Joint position lists

+--

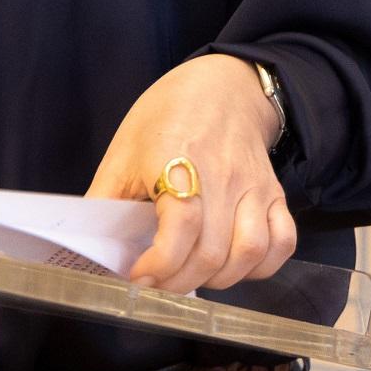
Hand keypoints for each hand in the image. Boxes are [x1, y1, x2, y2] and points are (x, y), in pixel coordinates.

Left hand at [86, 54, 295, 293]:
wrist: (222, 86)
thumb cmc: (167, 116)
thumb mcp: (124, 152)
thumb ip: (105, 199)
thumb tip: (88, 246)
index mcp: (177, 160)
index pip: (181, 226)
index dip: (160, 263)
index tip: (139, 276)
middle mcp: (222, 176)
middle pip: (212, 251)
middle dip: (179, 282)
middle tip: (158, 284)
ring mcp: (253, 186)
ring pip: (249, 253)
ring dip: (219, 280)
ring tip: (193, 275)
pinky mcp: (274, 193)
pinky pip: (282, 242)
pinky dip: (262, 266)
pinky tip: (234, 265)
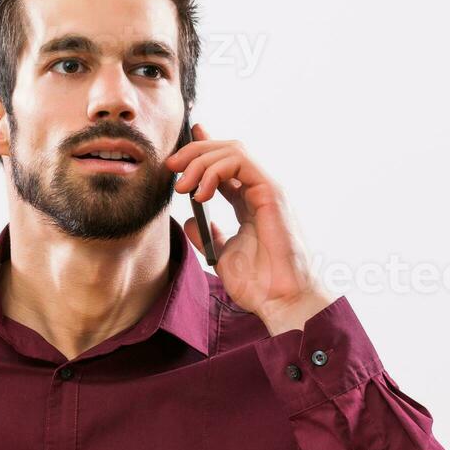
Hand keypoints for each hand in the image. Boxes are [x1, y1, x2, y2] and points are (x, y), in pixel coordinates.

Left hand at [166, 124, 335, 333]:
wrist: (278, 299)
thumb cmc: (258, 282)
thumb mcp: (221, 254)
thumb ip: (205, 235)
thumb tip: (188, 219)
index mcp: (249, 203)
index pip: (225, 166)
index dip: (202, 150)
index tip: (178, 151)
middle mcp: (259, 191)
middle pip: (226, 151)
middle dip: (194, 151)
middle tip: (171, 166)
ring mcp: (266, 189)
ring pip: (232, 150)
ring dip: (200, 161)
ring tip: (182, 186)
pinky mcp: (271, 192)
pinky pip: (240, 163)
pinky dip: (215, 171)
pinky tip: (202, 194)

+--

WORK REQUIRED
Report how many lines in this data include the string "middle", and nothing else.

ANSWER TO THIS TASK
8